Could you give back exactly the lines below from the one with "mug: none [351,620,431,678]" through the one with "cup: none [758,521,823,625]", without a single picture?

→ DATA TO PROCESS
★ ★ ★ ★
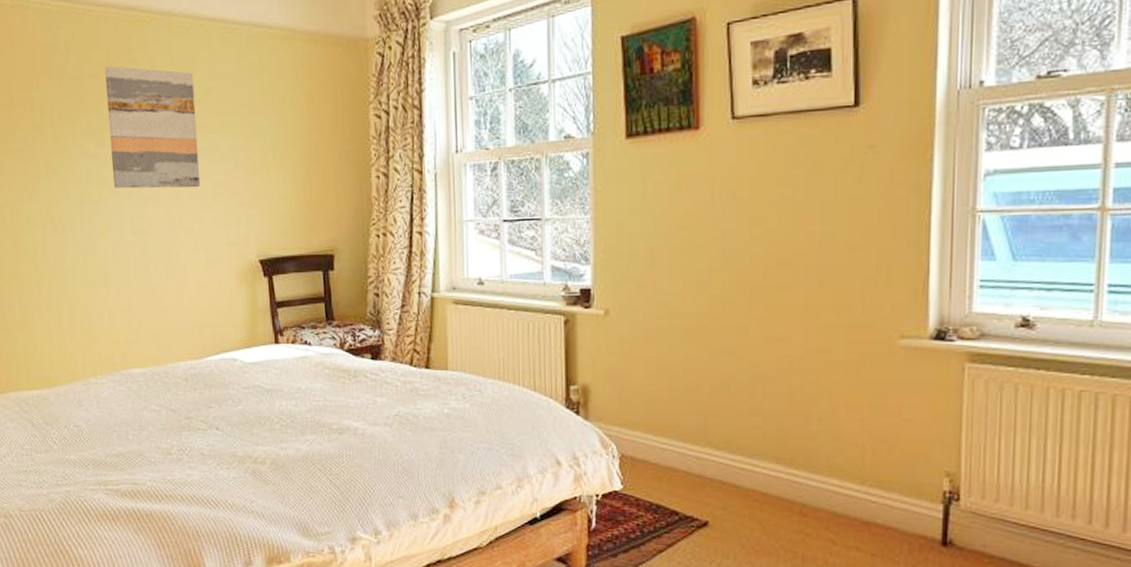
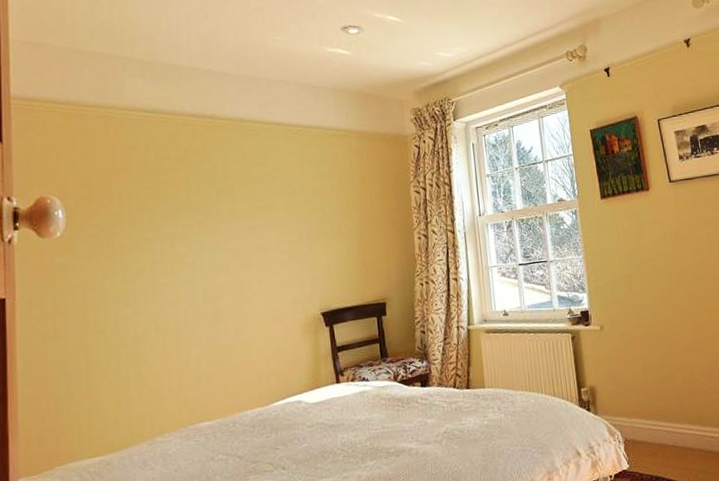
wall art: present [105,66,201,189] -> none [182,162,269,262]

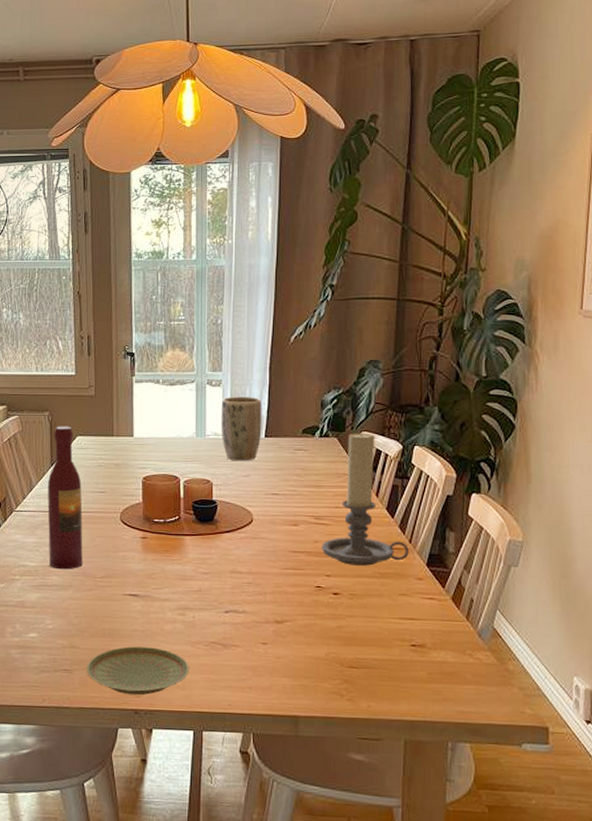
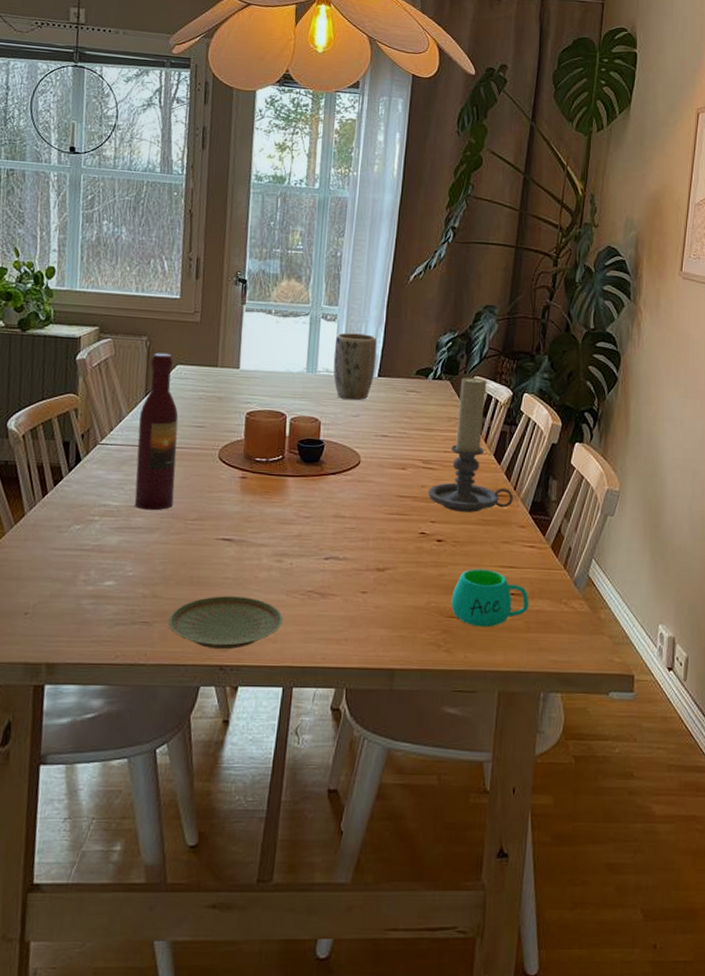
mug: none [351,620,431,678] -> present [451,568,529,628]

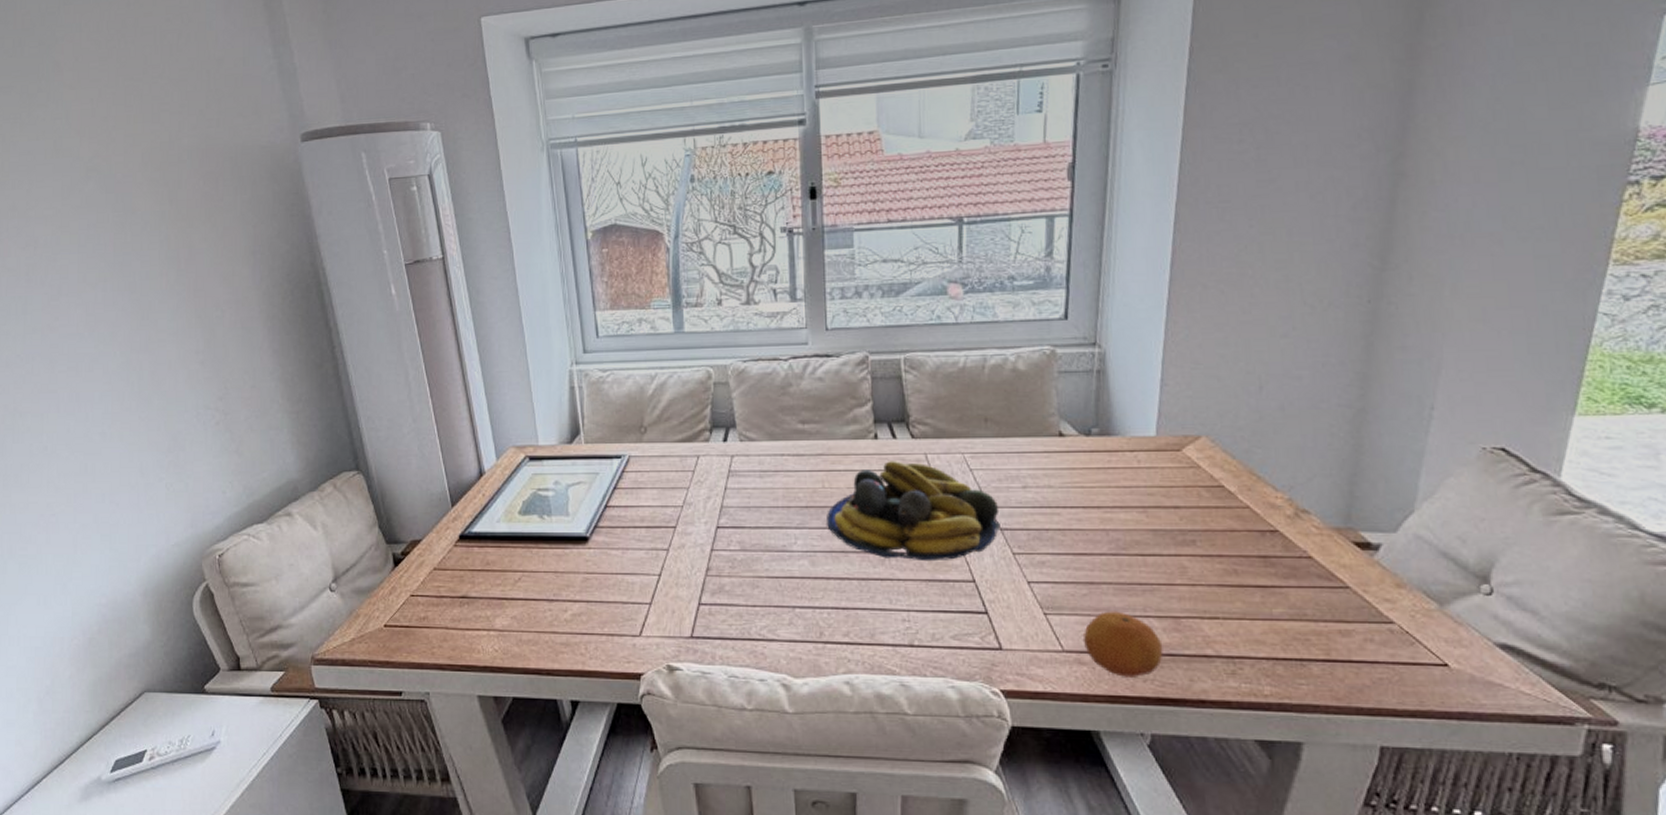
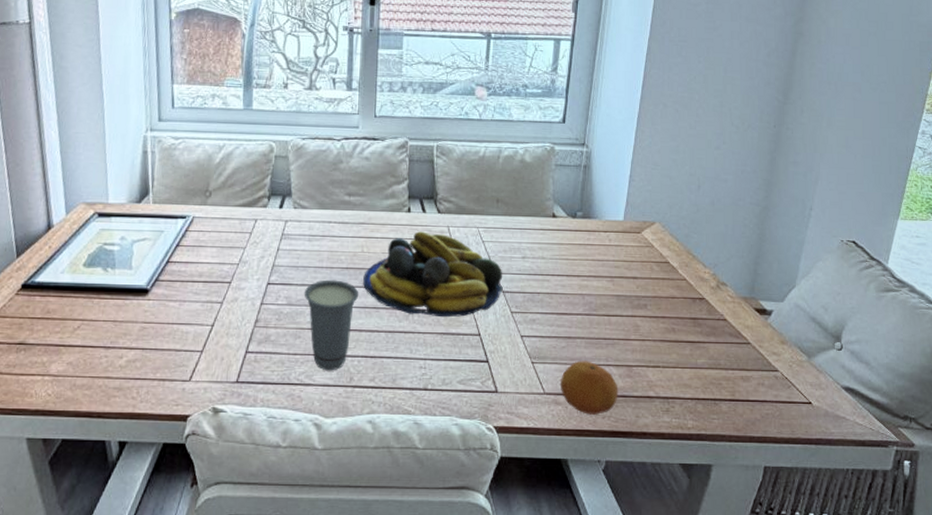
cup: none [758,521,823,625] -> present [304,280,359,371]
★ ★ ★ ★
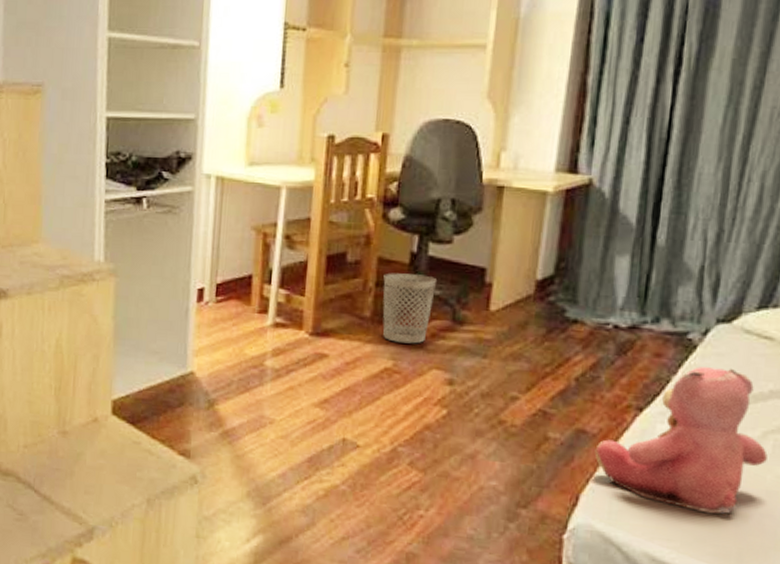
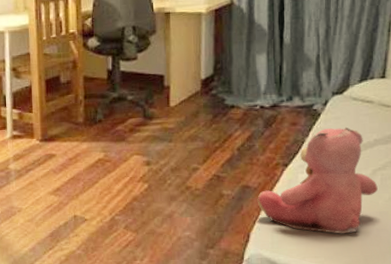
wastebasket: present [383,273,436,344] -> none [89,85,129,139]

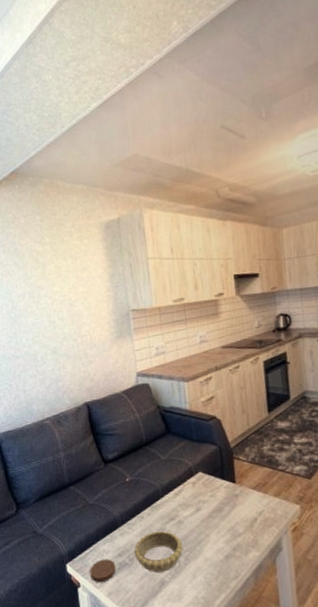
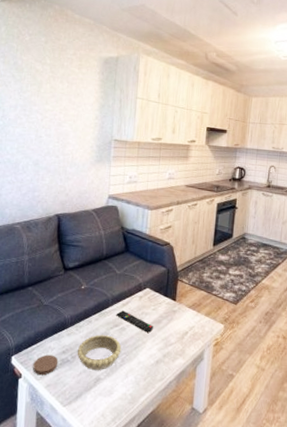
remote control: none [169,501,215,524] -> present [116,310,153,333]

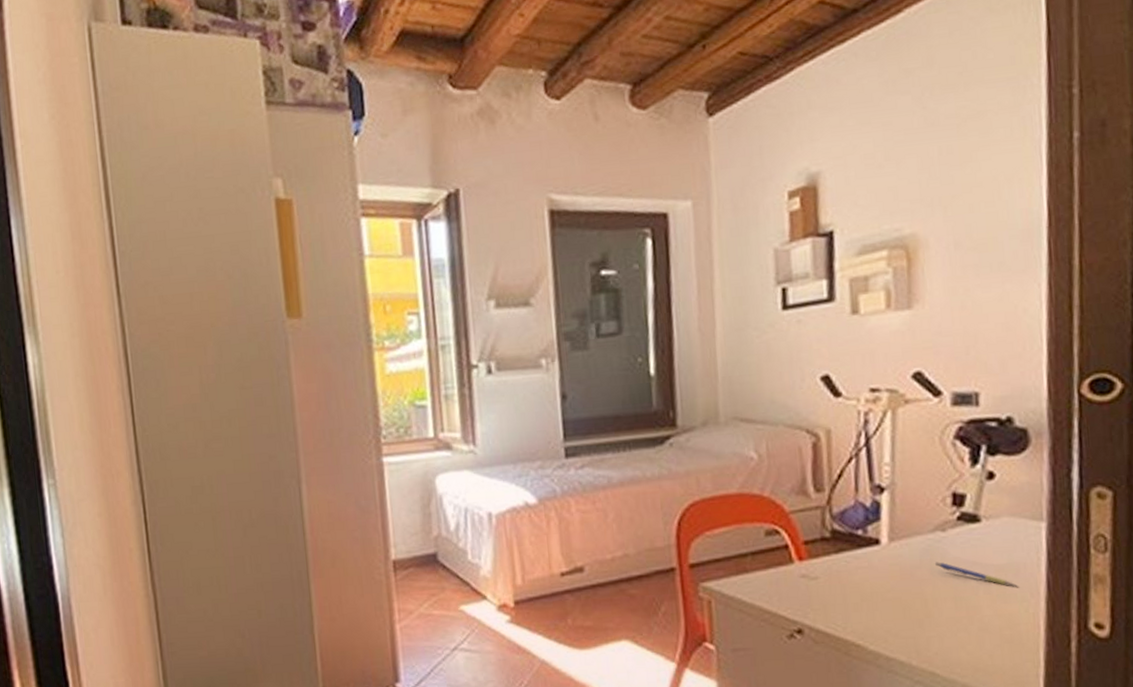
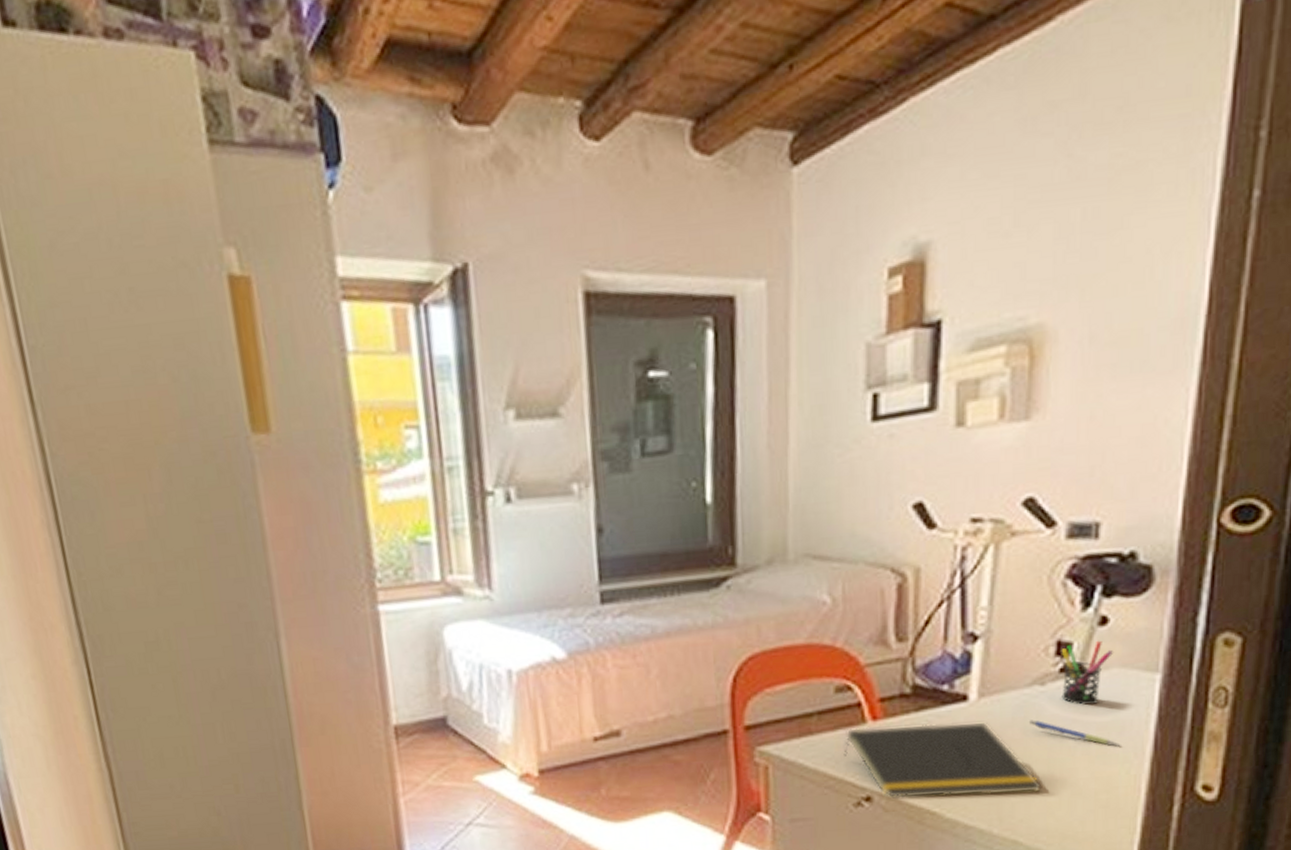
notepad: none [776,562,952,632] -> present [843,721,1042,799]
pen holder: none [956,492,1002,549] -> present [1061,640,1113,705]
★ ★ ★ ★
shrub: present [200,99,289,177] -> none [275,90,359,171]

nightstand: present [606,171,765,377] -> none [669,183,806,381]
★ ★ ★ ★
→ RESULT OF THIS EXERCISE
mug: none [351,620,431,678] -> present [451,568,529,628]

cup: none [758,521,823,625] -> present [304,280,359,371]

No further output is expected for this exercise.